Wrapped in a cocoon of their own skeletal membrane wings, a dozen maimwrights lay in individual recesses around a rough-hewn half-circle chamber that was once a burial tomb. The cluster was large for creatures known to live in isolated groups of two to six.
Jade’s scent caused a frenzy of excitement within their lair, as the One Mind had expected. Sharp clicks accompanied a flurry of movement as the maimwrights rolled out of macabre stone beds, their razor-teethed beaks and lobster claws coming together in anticipation of a defenseless and fresh meal’s unexpected appearance.
The two largest creatures—brown and green brutes two heads taller than a large man—dashed toward the host with surprising quickness. Dropping the waterskin, the One Mind grabbed the snapping claws as they descended upon Jade, grasping for flesh. In an instant, the two monsters stopped moving, as if solidified on the spot. Soon others came for Jade, but now the two maimwrights moved. Holding out their monstrous appendages, they touched those that came after until movement ceased.

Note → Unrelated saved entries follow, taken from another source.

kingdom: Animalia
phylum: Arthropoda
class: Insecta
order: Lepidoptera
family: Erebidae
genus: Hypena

Then, as one, those left with their own minds rang a sound about the small cave. Wailing. The keening of fright. An eerie sound coming from such large frightening creatures. At least, to Jade it was.
The One Mind drank deep from the fear, absorbing it into the multitude of emotions harbored within the Over Mind, and it was replenished.

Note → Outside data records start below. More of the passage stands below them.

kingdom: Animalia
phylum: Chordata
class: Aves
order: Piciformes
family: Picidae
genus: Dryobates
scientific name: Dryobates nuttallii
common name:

Touching each wright in turn, the One Mind absorbed the limited intellect of the creatures, the base instincts of feeding and mating, into the confines of the Over Mind. Then, it commanded the now mindless beasts to join the controlled army of the Dark Citadel.
The two larger maimwrights had a mission in store for them, an ultimate directive that would help with the One Mind’s unease. Jade didn’t know the specifics, though she felt it important to know. But try as she might, Jade couldn’t get a sense of what it had ordered them to do, no matter how hard she forced her will.
However, while she tried, Jade was able to strengthen her sensory perceptions along the edges of her bubble. By extending delicate shards of her shield into the misty blackness that was the One Mind’s disembodied substance surrounding her, new activity within that shadowy vapor triggered a warning for her to implement greater attention to listening in.
The One Mind sent the two horrors stomping down the tunnel that led to the light of day and then a long flight to a secluded valley in the northwest, to a forest there.
Watching them go, the One Mind was pleased.
Within Jade’s constant anxiety, she feared. Feared for her Dad and sister, and for all life on the planet of Astura. The One Mind would no longer remain in the shadows. Events had been set into blatant motion.
Turning toward the next pair of maimwrights, the One Mind initiated the second part of its plan.